Drunk Driving Defense Law in North Carolina

Drunk driving is a serious offense in North Carolina. Drivers face the possibility of losing their license, paying thousands in fines, and even jail time. Understanding how your state handles drunk driving charges can help you understand your rights and find a knowledgeable North Carolina DUI defense attorney to help resolve your case.

North Carolina Drunk Driving Laws

North Carolina is one of the toughest states on impaired driving. The state prohibits driving or being in the control of a motor vehicle while under the influence of alcohol or having a BAC of .08% or more. For commercial drivers, the BAC threshold is only .04%.

North Carolina has a zero-tolerance policy for drivers under the age of 21 years old. This means an underage driver may be charged with a DWI for having any alcohol in their system.

All individuals charged with drunken driving are subject to points on their driver’s license, an alcohol assessment or treatment, community service, the use of an ignition interlock device (IID), and even vehicle forfeiture for habitual offenders.

Implied Consent: Yes

Enhanced Penalties: an accident resulting in physical injury or death, or driving while intoxicated with a child under age 18 years old in the vehicle; a BAC level of .15 % or more; prior convictions within 7 years

North Carolina typically treats first-time driving while intoxicated as a misdemeanor. The state breaks down the possible penalties into levels that increase in severity for every subsequent offense, Level V being the least serious level:

  • Level V: $200 fine; 24 hours to 60 days imprisonment; license revocation
  • Level IV: $500 fine; 48 hours to 120 days imprisonment; license revocation
  • Level III: $1,000 fine; 72 hours to six months imprisonment; permanent license revocation
  • Level II: $2,000 fine; seven days to one-year imprisonment; permanent license revocation
  • Level I: $4,000 fine; 30 days to two years imprisonment; permanent license revocation

Habitual offenders who have been convicted of three prior DWIs within seven years are charged with a felony offense. The sentence for a felony increases drastically, and the judge may require vehicle forfeiture as part of the penalties.

What an Officer Is Looking For in a DWI Stop

Law enforcement officers in North Carolina are trained to spot drivers operating motor vehicles in an unsafe manner. If an officer spots a driver weaving in and out of traffic, driving erratically, speeding, or driving at night without headlights, the officer may attempt to pull the driver over.

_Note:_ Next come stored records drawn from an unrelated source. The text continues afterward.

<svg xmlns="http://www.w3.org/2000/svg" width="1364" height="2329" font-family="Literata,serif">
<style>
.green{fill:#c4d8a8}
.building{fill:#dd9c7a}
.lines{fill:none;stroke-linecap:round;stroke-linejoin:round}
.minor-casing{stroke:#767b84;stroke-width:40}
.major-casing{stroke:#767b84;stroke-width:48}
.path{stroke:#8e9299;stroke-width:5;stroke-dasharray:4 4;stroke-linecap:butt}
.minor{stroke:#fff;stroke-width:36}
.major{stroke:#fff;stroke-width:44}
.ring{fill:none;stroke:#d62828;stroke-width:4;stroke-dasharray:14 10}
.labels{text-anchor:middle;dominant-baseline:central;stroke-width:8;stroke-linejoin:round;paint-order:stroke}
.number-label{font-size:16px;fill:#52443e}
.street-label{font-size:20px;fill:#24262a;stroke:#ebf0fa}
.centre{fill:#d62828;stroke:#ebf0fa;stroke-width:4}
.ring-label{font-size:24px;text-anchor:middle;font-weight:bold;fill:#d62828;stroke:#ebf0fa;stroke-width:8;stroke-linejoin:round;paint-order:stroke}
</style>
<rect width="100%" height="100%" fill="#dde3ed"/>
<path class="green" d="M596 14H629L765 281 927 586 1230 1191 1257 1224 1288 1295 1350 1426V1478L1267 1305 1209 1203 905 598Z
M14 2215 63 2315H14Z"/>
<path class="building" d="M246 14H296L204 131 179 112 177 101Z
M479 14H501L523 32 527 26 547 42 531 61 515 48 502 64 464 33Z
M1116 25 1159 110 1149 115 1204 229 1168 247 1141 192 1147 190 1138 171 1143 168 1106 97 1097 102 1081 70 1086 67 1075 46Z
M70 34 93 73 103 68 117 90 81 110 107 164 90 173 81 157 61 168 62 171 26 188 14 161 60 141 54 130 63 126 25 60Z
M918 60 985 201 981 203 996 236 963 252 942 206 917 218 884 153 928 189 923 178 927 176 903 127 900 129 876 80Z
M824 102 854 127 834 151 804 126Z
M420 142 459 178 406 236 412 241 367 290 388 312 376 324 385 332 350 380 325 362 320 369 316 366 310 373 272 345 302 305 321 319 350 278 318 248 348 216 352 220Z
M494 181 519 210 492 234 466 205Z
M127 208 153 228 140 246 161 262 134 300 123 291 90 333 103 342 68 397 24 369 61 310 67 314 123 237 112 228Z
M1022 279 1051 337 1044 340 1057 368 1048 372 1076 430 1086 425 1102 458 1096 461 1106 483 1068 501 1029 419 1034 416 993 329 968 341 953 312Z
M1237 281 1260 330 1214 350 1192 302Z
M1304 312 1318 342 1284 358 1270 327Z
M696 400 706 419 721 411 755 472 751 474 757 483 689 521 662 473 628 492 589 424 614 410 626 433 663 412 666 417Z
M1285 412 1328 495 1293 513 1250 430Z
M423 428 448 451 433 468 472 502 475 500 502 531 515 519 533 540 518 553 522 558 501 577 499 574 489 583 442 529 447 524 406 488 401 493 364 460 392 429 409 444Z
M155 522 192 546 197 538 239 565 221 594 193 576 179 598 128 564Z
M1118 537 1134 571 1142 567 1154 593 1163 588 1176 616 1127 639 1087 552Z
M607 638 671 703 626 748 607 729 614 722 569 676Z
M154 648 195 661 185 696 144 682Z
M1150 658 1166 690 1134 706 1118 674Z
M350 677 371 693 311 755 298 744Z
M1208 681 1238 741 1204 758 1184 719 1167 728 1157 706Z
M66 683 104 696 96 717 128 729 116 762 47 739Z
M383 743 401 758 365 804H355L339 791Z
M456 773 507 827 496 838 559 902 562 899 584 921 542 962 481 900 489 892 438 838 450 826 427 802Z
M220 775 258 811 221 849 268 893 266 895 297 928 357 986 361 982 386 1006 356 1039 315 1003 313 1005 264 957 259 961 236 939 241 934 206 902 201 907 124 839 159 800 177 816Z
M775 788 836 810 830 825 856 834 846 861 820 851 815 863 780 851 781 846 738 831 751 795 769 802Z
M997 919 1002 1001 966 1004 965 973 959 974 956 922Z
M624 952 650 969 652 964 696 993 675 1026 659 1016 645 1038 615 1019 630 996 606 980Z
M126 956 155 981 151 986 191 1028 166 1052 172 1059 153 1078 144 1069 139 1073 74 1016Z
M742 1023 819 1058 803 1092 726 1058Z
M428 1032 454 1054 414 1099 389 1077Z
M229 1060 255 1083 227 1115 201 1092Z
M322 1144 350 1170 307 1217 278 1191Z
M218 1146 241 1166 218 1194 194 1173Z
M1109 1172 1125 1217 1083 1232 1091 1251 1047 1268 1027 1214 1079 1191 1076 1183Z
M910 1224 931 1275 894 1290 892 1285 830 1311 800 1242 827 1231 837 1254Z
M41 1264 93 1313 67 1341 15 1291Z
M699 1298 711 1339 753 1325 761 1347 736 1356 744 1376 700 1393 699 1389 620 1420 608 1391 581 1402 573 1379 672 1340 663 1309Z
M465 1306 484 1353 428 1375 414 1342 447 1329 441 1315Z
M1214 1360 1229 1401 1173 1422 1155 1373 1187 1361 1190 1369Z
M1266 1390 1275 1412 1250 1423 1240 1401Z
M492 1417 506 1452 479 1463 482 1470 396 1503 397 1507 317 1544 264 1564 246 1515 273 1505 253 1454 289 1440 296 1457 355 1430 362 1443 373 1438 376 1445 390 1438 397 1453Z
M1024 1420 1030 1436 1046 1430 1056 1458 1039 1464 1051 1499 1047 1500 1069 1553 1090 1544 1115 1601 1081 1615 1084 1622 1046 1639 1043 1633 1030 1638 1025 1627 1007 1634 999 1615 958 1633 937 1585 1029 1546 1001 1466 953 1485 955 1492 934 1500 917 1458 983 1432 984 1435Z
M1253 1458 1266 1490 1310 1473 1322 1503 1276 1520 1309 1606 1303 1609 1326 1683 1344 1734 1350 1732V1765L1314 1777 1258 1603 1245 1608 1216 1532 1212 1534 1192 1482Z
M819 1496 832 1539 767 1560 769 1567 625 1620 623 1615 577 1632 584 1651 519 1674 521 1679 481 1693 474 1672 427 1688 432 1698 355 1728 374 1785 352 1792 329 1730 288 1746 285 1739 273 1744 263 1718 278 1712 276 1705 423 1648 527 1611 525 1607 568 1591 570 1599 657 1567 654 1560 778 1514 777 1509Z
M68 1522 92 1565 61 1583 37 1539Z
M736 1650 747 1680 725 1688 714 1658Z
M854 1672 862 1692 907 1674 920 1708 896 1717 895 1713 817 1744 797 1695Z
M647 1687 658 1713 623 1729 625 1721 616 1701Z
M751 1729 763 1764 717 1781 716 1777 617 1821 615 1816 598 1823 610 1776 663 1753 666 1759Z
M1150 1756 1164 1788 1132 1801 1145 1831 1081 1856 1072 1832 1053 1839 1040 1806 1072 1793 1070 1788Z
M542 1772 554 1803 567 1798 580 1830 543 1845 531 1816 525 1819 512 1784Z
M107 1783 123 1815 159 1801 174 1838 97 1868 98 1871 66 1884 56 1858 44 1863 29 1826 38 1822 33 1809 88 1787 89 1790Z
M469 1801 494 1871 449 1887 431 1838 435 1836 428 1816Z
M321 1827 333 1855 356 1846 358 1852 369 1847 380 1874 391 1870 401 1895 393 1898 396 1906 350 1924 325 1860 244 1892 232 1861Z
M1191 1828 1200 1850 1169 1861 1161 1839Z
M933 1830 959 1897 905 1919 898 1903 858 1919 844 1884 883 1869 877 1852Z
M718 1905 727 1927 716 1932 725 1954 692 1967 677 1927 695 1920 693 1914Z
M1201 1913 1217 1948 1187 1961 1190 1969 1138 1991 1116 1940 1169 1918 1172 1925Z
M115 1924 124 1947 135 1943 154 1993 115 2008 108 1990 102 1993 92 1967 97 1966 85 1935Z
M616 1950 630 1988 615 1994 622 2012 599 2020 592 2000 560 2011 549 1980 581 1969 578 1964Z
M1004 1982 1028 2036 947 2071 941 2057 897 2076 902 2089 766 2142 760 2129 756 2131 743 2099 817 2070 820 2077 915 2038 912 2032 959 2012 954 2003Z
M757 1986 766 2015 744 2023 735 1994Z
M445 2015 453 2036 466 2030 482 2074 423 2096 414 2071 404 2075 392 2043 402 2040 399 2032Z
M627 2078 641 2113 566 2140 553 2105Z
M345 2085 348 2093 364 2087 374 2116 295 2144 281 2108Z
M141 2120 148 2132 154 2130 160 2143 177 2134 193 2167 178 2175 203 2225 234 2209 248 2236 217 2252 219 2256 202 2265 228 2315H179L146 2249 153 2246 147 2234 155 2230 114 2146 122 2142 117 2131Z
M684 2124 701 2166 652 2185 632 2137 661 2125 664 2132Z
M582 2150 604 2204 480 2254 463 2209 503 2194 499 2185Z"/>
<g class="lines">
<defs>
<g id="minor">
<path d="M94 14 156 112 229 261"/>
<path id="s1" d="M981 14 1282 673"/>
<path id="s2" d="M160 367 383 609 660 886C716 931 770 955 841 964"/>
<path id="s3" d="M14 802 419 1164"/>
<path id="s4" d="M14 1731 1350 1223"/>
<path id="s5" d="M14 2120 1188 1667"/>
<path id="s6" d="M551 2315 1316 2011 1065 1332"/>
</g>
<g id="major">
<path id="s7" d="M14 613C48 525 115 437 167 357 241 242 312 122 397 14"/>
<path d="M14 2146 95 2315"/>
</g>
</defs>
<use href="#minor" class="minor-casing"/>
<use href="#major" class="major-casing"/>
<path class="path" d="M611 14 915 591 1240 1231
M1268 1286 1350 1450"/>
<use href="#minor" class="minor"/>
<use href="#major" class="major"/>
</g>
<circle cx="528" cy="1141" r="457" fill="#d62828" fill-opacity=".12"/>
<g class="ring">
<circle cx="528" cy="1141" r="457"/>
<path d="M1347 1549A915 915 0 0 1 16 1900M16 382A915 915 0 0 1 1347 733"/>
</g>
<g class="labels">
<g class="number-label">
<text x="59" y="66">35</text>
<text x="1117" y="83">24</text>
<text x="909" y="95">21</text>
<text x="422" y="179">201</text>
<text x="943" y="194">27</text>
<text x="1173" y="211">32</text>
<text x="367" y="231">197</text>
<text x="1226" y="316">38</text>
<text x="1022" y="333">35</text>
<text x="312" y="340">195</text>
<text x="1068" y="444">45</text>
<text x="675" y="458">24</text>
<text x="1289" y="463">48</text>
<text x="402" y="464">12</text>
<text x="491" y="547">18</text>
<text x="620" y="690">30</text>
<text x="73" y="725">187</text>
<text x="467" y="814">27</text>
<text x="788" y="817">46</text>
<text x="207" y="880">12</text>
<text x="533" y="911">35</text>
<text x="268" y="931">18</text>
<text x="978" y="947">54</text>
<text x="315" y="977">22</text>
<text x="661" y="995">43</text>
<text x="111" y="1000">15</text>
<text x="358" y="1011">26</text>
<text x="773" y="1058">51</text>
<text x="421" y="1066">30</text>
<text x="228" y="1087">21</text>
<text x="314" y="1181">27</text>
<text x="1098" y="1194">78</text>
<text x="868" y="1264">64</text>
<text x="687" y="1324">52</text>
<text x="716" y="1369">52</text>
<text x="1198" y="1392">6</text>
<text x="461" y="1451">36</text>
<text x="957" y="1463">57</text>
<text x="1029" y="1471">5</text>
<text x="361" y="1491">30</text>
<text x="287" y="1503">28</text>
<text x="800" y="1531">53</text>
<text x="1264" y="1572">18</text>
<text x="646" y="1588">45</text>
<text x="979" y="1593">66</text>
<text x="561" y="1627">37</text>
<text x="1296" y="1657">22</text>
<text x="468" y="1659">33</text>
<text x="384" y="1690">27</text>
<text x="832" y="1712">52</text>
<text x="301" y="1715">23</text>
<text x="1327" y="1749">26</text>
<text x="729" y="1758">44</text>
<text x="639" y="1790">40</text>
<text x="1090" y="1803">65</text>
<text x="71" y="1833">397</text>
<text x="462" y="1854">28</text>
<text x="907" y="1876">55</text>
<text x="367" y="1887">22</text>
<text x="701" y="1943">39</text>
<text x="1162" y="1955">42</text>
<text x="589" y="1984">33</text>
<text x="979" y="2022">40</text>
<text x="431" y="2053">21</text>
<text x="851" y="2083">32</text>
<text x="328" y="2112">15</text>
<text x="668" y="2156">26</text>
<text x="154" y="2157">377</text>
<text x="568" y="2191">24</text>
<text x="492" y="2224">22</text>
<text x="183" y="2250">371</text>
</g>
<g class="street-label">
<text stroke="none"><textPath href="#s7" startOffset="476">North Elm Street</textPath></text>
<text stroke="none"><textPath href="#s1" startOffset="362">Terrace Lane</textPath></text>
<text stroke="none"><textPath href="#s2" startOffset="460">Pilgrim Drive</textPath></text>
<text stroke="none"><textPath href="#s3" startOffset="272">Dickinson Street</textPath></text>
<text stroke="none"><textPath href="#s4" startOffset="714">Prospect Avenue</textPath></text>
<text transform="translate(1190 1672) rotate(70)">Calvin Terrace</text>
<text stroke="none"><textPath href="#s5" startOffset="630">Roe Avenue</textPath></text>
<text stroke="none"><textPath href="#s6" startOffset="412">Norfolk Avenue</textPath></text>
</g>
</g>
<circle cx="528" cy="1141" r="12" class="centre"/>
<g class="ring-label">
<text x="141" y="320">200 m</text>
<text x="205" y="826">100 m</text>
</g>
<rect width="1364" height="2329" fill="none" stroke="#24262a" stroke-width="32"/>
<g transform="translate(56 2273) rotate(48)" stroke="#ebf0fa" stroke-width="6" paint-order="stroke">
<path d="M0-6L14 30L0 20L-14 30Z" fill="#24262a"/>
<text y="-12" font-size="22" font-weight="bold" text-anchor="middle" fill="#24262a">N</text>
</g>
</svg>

Once the officer has stopped the driver, they will investigate for further proof to charge the driver with DWI. Signs of impairment could include a driver’s breath that smells distinctly like alcohol or slurred speech.

Under-21 Penalties

Drivers under 21 can face losing their license if any of the following happens:

  • Buying or trying to buy alcohol
  • Helping someone else buy alcohol
  • Driving with ANY alcohol in their system
  • Using a fake I.D. to buy alcohol
  • Using someone else’s I.D. to buy alcohol

Defending Against DWI Charges in North Carolina

A DWI attorney will attempt to prove there were errors made when the sobriety test was administered or when the chemical test was taken. Another tactic is to show the officer did not have probable cause to pull the vehicle over. A legal professional could also negotiate a plea agreement for a first-time offender to reduce the penalties for a DWI.